======== Extrait du document ========
2L’effet en quelque sorte nivelant de la personne royale, telle que l’envisagent les textes de l’époque, n’est pas à négliger. Cette personne excède en quelque sorte la distinction des genres, de la même manière qu’elle abolit, dans son rapport à elle, la distinction des conditions : de chacun des individus au soleil, la distance est telle qu’on peut tenir la différence pour négligeable. Pour Perrault, en 1667, dans son poème de La Peinture, l’énumération des genres correspondant à ceux que désignent les Muses, n’est qu’entrée en matière pour conseiller à Le Brun de ne plus profaner son pinceau à d’autres sujets que le roi1. Expression heureuse ou malheureuse ?

3Elle indique nettement un empiétement sur le domaine du sacré, auquel n’ont pas manqué d’être sensibles, en particulier, les jansénistes.

4Or la question de la crédibilité des hiérarchies se pose à l’époque. On est au temps du Deus absconditus, autrement dit d’un écart majeur entre l’ordre divin et celui du monde. Les moralistes célèbrent à plaisir les défaillances de la raison et de la volonté humaines. Les “grandeurs d’établissement” sont leurs cibles préférées et la nouvelle historique dévoile les dessous peu reluisants d’une histoire politique, dont Saint-Réal clame l’inutilité et la facticité dans son Discours de l’usage de l’Histoire en 1671, un an après les pensées. La défaite enfin déclarée de la société féodale face à la monarchie s’accompagne d’une mise en question féroce des valeurs qui la caractérisaient. Le nouvel ordre qu’incarne un monarque qui revendique la royauté en son corps, le dispense-t-il de relever de l’infirmité humaine ? Son pouvoir absolu n’est-il pas la négation de toute hiérarchie ?

5Il convient de tenir compte de cette situation pour apprécier le texte fondateur sur la hiérarchie des genres que l’on trouve dans la Préface des Conférences de l’Académie de 1667, sous la plume de Félibien. Je voudrais l’envisager avec le souci d’en dégager la spécificité, notamment par rapport aux versions ultérieures qui en seront données au XVIIIe siècle.
========
D'après l'extrait, sous la plume de qui se trouve le texte fondateur sur la hiérarchie des genres, et dans quel ouvrage figure-t-il ?
======== Contenu des données ========
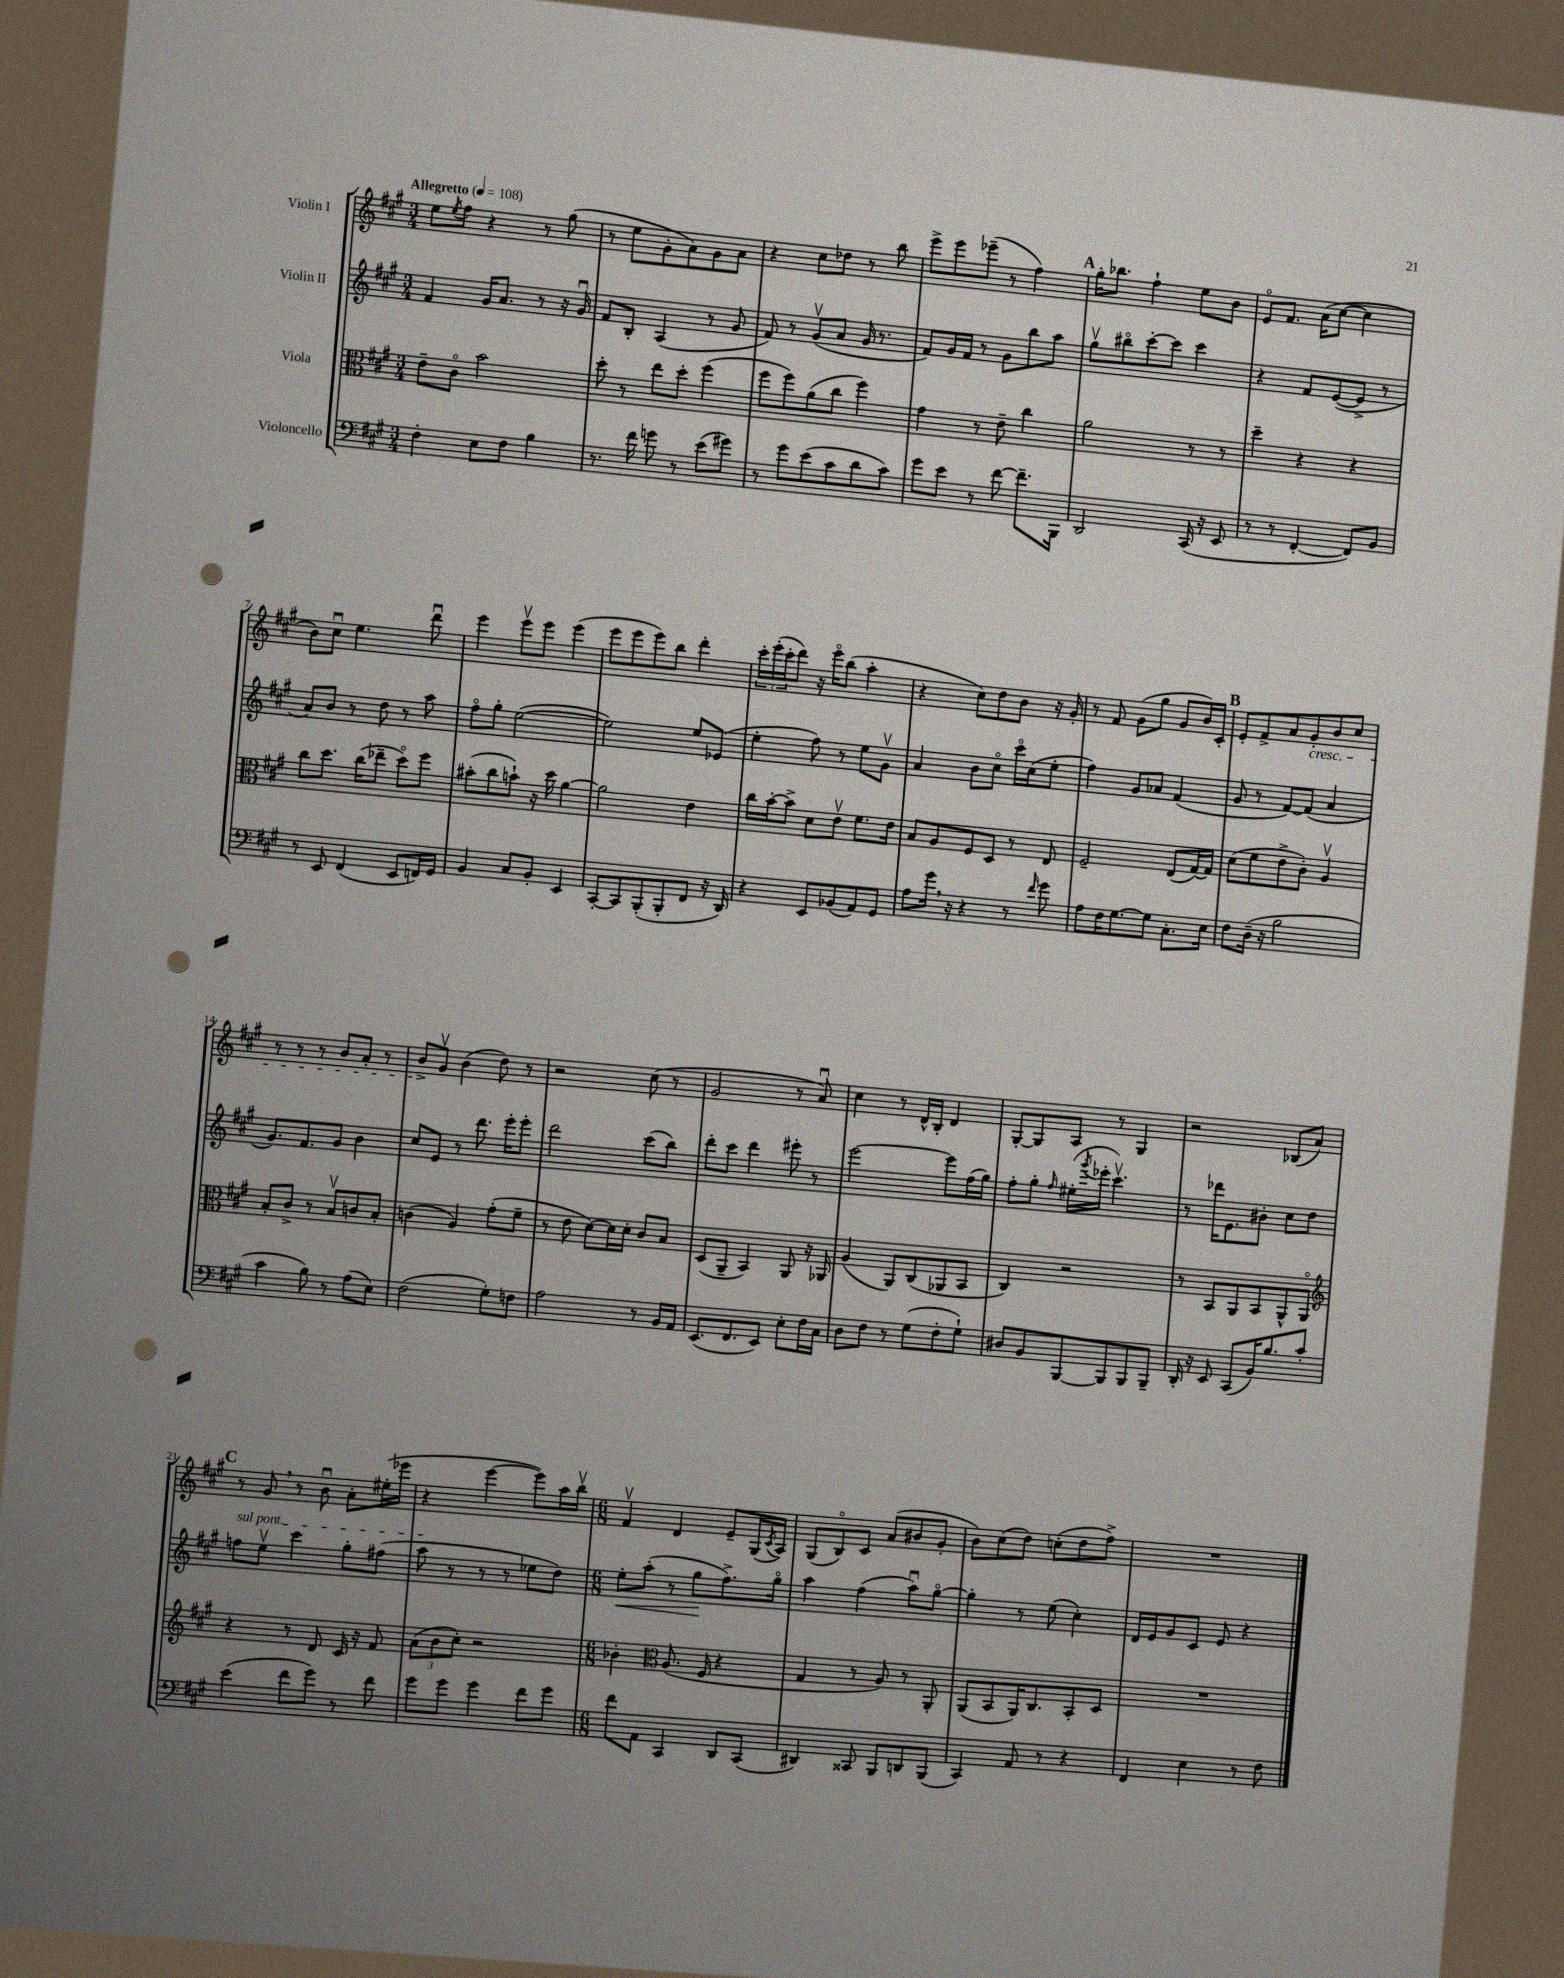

**kern	**kern	**kern	**kern
*staff4	*staff3	*staff2	*staff1
*clefF4	*clefC3	*clefG2	*clefG2
*k[f#c#g#]	*k[f#c#g#]	*k[f#c#g#]	*k[f#c#g#]
*M3/4	*M3/4	*M3/4	*M3/4
*MM108	*MM108	*MM108	*MM108
4F#'\	8e~\L	4f#/	8ee\L
.	.	.	8qee/
.	8c#o\J	.	8ff#\J
8E\L	2b\	16g#/LK	4r
.	.	8.a/J	.
8F#\J	.	.	.
4B\	.	8r	8r
.	.	16r	(8gg#\
.	.	16g#u/	.
=	=	=	=
8.r	8dd'\	8f#/L	8r
.	8r	8B'/J	8ee\L
16f#\	.	.	.
8g\	8ee\L	(4A/	8g#'\
8r	8dd'\J	.	8a\)
(8e\L	(4ff#\	8r	8g#\
8g#\J)	.	8g#/	8a\J
=	=	=	=
8r	8ff#\L	8f#/)	4r
8g#\L	8ff#\)	8r	.
(8e\	(8a\	(8g#v/L	8cc#\L
8c#\	8cc#\J	8a/J	8dd-\J
8d\	4ff#\)	16g#/	8r
.	.	8.r	.
8c#\J)	.	.	8bb\
=	=	=	=
8g#\L	4g#\	8f#/L)	8eee^\L
8e\J	.	16g#/L	8eee\
.	.	16f#/JJ	.
8r	8r	8r	(8eee-~\J
[8f#\	8e~\	8g#\L	8r
8.f#~\]L	4cc#\	8bb\	4ff#\)
.	.	8aa\J	.
16BBB\Jk	.	.	.
=	=	=	=
2DD/	2a\	8gg#v\L	16gg#'\LK
.	.	.	8.bb-\J
.	.	8bb#o\	.
.	.	[8ccc#'\	4ff#`\
.	.	8ccc#\]J	.
(16CC#/	8r	4ccc#\	8ee\L
16r	.	.	.
8EE/	8r	.	8b\J
=	=	=	=
8r	4dd~\	4r	8eo/L
8r	.	.	8.f#/J
[4FF#'/	4r	8f#/L	.
.	.	.	(16a\LK
.	.	([8e/	[8cc#\J
8FF#/]L)	4r	8e^/]J	4cc#\]
8BB/J	.	8r	.
=	=	=	=
8r	8cc#\L	8a/L)	8b\L)
8EE/	8.dd\J	8b/J	8cc#u\J
(4FF#/	.	8r	4.ee\
.	(16cc#\LK	.	.
.	8ee-~\J	8dd\	.
8EE/L	8ddo\L)	8r	.
16FF/L)	8ff#\J	8aa\	8dddu\
16GG#/JJ	.	.	.
=	=	=	=
4BB/	(8b#'\L	8ff#o\L	4eee\
.	8cc#\	8gg#'\J	.
8C#/L	8b`\J)	([2ee\	8eeev\L
8BB'/J	16r	.	8eee\J
.	16dd\	.	.
4EE/	[4a\	.	(4eee\
=	=	=	=
[8CC#'/L	2a\]	2ee\])	8eee\L
8CC#/]	.	.	8eee\
(8BBB'/	.	.	8eee\)
8BBB'/	.	.	8bb\J
8FF#/J	4e\	8ee/L	4ddd'\
16r	.	(8e-/J	.
16DD/)	.	.	.
=	=	=	=
4r	16cc#\LL	4ee'\	24ccc#'\LL
.	.	.	(24eee'\
.	[16b'\J	.	.
.	.	.	24ccc#'\J
.	8b^\]J	.	8ddd\J)
8EE/L	8d\L	8ff#\)	16r
.	.	.	16eeeo\LK
(8BB-/	8ev\J	8r	(8bb\J
8AA/)	8.f#\L	8ee\L	4aa'\
8GG#/J	.	8g#v\J	.
.	16e\Jk	.	.
=	=	=	=
8A\L	8B/L	4a/	4r
16g#\Jk	8A/	.	.
16r	.	.	.
4r	8F#/	8b\L	8cc#\L)
.	8D/J	8cc#o\J	8dd\
8r	8r	16ccc#o\LL	8b\J
.	.	(16cc#\J	.
16qqf#/	.	.	.
8g#\	8E/	8ee'\J	16r
.	.	.	16g#'/
=	=	=	=
8A\L	2F#~/	4ff#\)	8r
16F#\K	.	.	8f#/
[8.G#\	.	.	.
.	.	8g#/L	(8g#\L
8G#\]J	.	8a-/J	8gg#\J
8.C#'\L	(8E/L	(4f#/	8g#/L
.	[16G#/L)	.	16b/L)
16E\Jk	16G#/]JJ	.	16c#'/JJ
=	=	=	=
8F#\L	(8d\L	8g#/	8e'/L
(16D~\Jk	8f#\	8r	8f#^/
16r	.	.	.
2B\	8e^\	[8f#/L)	8a/
.	8c#'\J)	(8f#/]J	8g#'/
.	4Av/	4a/	8b/
.	.	.	8cc#/J
=	=	=	=
4c#\	8B'/L	8.g#/L)	8r
.	8c#^/J	.	8r
.	.	8.f#/	.
8B\)	8r	.	8r
8r	8Bv/L	8g#/J	8b/L
(8A\L	8c/	4b\	8a'/J
8E\J)	8B'/J	.	8r
=	=	=	=
(2F#\	(4c\	8cc#/L	8b^/L
.	.	8e/J	8g#v/J
.	4A/)	8r	(4b\
.	.	8.ddd\	.
8G#'\L)	(8g#'\L	.	8dd\)
.	.	16eee'\LK	.
8F\J	8f#~\J	8eee'\J	8r
=	=	=	=
2A\	8r	2ddd\	2r
.	8e\	.	.
.	[8d\L)	.	.
.	16d\]L	.	.
.	16d'\JJ	.	.
8r	8c#/L	(8ccc#\L	(8cc#\
16BB/LL	8B/J	8bb\J)	8r
16AA/JJ	.	.	.
=	=	=	=
(8.EE/L	(8D/L	8ddd'\L	2g#/
.	8AA~/J	8ccc#\J	.
8.FF#/	.	.	.
.	4BB/)	4ddd\	.
8EE/J)	.	.	.
8E'\L	8AA/	8eee#'\	8r
16F#\L	16r	8r	8au/)
16C#\JJ	16AA-/	.	.
=	=	=	=
8D\L	(4A/	[2eee\	4cc#\
8F#\J	.	.	.
8r	8AA/L)	.	8r
(8G#\L	(8C#/	.	16d^^/LL
.	.	.	16B'/JJ
8F#'\	8AA-/	8eee\]L	4d/
8G#`\J)	8BB/J	(16ff#\L	.
.	.	16gg#\JJ)	.
=	=	=	=
8D#/L	4C#/)	8ff#'\L	[8G#'/L
8BB/	.	8gg#'\J	8G#/]
.	.	16qqff#/	.
[8BBB/	2r	(16ee#'\LL	8A/J
.	.	8qggg#/	.
.	.	16eee-'\JJ	.
8BBB/]	.	4.ccc#v\)	8r
8BBB/	.	.	4G#/
8BBB~/J	.	.	.
=	=	=	=
16DD'/	8r	8r	2r
16r	.	.	.
8EE/	8BB/L	16ddd-\LK	.
.	.	8.e\	.
(8CC#/L	8AA/	.	.
16BB/K)	8BB/	8b#'\J	.
8.B/	.	.	.
.	8AA^^/	8cc#\L	(8B-/L
8c#'/J	8AAo/J	8dd\J	8a/J)
=	=	=	=
*	*clefG2	*	*
(4e\	4r	8ff\L	8r
.	.	8eev\J	8g#/
8f#\L	8r	4ccc#\	8r
8g#\J)	8d/	.	8bu\
8r	16c#/	8gg#'\L	8a'\L
.	16r	.	.
8f#\	8f#/	(8ff#\J	(16ee#'\L
.	.	.	16eee-\JJ
=	=	=	=
8g#\L	(12a\L	8aa\	4r
.	12b\	.	.
8g#\J	.	8r	.
.	12cc#'\J)	.	.
4g#\	2r	8r	[4eee\
.	.	8r	.
8f#\L	.	8ee-\L	8eee\]L)
8g#\J	.	8dd\J)	16aa\L
.	.	.	16bbv\JJ
=	=	=	=
*M6/8	*M6/8	*M6/8	*M6/8
8f#\L	4b-'\	8ee'\L	4f#v/
8AA\J	.	(8aa'\J	.
*	*clefC3	*	*
4CC#/	(8.A/	8r	4d/
.	.	8gg#\L	.
.	16F#/	.	.
8DD/L	4r	8.ff#^\)	8e~/L
(8CC#/J	.	.	(16G#/L
.	.	.	8qc#/
.	.	16gg#o\Jk	16A/JJ)
=	=	=	=
4DD#/)	4G#/	4aa\	(8G#/L
.	.	.	8Bo/)
8CC##/	8r	(4ff#\	8c#/J
8BBB/L	8A/)	.	(8a/L
8DD/	8r	8aau\L)	8b#/
(8BBB/J	8AA'/	[8gg#o\J	8g#'/J
=	=	=	=
4CC#/)	(8AA/L	4gg#'\]	8b\L)
.	8BB/	.	(8cc#\
8AA/	16AA/K)	8r	8dd\J)
.	8.C#/	.	.
8r	.	(8ee\	(8cc'\L
4r	8BB'/	4cc#'\)	8dd\
.	8D/J	.	8ff#^\J)
=	=	=	=
4FF#/	2.r	16d/LL	2.r
.	.	16e/J	.
.	.	8g#/	.
4E\	.	8c#/J	.
.	.	8e/	.
8r	.	4r	.
8F#\	.	.	.
==	==	==	==
*-	*-	*-	*-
========
## Réponse attendue
Sous la plume de Félibien, dans la Préface des Conférences de l'Académie de 1667.